The AI workflow interview script
Usage dashboards can show that people are using AI. Interviews show whether AI is changing the work in a way worth keeping.
AI adoption is now broad enough that simple usage counts are not enough. Anthropic's recent Claude-at-work survey asks users how AI affects their productivity and day-to-day work. OpenAI's adoption research also points to AI embedding across everyday workflows. Microsoft’s Work Trend Index frames the shift as one where human agency, judgment, and role design matter as agents become more common.
The practical move is to interview the people doing the work. Ask where AI saved time, where it created cleanup, and which repeated workflow deserves the next improvement.
The skill
An AI workflow interview is a 20-minute conversation with someone using AI in real work. It turns vague adoption stories into evidence: tasks, inputs, outputs, review steps, failure modes, and the next workflow to improve.
AI workflow interview
Person or role:
{who you are interviewing}
Workflow discussed:
{specific repeated work}
Before AI:
{how the workflow used to happen}
With AI:
{where AI enters the workflow}
What improved:
{time, quality, confidence, throughput, creativity}
What got worse:
{rework, risk, confusion, review burden, trust}
Next improvement:
{one workflow change, prompt, checklist, tool boundary, or training need}
The interview script
Use these questions in order. Keep the focus on one real workflow, not general opinions about AI.
- What is one task you used AI for in the last week?
- What input did you give it: notes, email, files, data, transcript, or a blank prompt?
- What output did you get back?
- What did you do with the output next?
- Where did it save time?
- Where did it create cleanup or review work?
- What did you not trust?
- What would make this workflow repeatable for you or the team?
- What should AI never do in this workflow without approval?
- If we improved one AI workflow for you next week, which should it be?
A worked example
Suppose you interview a customer success manager about renewal preparation.
Person or role:
Customer success manager.
Workflow discussed:
Preparing renewal call briefs.
Before AI:
Read CRM notes, support tickets, emails, and previous call notes manually.
With AI:
AI summarizes account status and drafts call questions from CRM and support context.
What improved:
Prep time dropped from 45 minutes to 18 minutes.

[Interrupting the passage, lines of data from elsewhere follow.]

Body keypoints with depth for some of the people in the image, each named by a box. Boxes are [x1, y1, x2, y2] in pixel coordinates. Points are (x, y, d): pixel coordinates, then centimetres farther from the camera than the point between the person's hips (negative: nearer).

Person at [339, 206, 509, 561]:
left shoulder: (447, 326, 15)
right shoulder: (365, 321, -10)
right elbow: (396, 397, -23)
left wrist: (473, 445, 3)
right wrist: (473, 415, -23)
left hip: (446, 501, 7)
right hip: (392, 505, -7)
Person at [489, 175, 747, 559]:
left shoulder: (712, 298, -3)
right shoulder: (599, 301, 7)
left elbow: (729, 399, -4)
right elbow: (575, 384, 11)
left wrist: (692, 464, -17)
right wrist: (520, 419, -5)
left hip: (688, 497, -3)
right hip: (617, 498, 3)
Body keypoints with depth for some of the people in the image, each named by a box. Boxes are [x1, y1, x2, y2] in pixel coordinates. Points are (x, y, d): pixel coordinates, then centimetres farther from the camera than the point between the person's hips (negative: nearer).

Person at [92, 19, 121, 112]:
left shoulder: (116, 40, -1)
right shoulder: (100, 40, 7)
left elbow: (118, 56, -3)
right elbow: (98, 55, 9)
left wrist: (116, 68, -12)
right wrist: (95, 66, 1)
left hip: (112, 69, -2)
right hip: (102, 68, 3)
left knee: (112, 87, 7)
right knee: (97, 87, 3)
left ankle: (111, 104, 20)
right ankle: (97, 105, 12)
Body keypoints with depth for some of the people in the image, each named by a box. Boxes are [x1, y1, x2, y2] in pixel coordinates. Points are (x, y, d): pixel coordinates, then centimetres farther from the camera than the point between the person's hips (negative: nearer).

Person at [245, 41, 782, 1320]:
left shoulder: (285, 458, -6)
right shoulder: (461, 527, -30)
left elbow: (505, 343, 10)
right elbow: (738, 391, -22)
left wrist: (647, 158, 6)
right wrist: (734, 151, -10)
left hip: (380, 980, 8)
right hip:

The brief catches more support issues than before.
What got worse:
AI sometimes treats old email threads as current status.
Manager must verify account stage in the CRM.
Next improvement:
Add a source-of-truth rule: CRM owns status, support tickets provide risk context, email is background only.
The prompt
After a few interviews, use this to synthesize what you heard:
Help me synthesize AI workflow interviews.
Interview notes:
{paste notes from 3-5 interviews}
Find:
1. Repeated workflows people already use AI for
2. Where AI clearly saves time
3. Where AI creates rework or risk
4. Source-of-truth problems
5. Review steps people already use
6. One workflow we should improve first
7. One habit, checklist, or prompt pattern to teach next
Return a concise adoption insight report with:
- Top workflow opportunity
- Evidence from interviews
- Biggest risk
- Recommended next experiment
What to listen for
- Workarounds: People are often quietly building better prompts or manual checks.
- Review burden: AI may save drafting time but move effort into checking.
- Source confusion: Watch for cases where AI mixes stale and official information.
- Repeatability: A good workflow should happen often enough to improve.
- Approval boundaries: People usually know which actions feel too risky to automate.
The rule
Do not ask, "Do you like AI?" Ask, "Show me the last workflow where AI changed what you did next." That is where useful adoption evidence lives.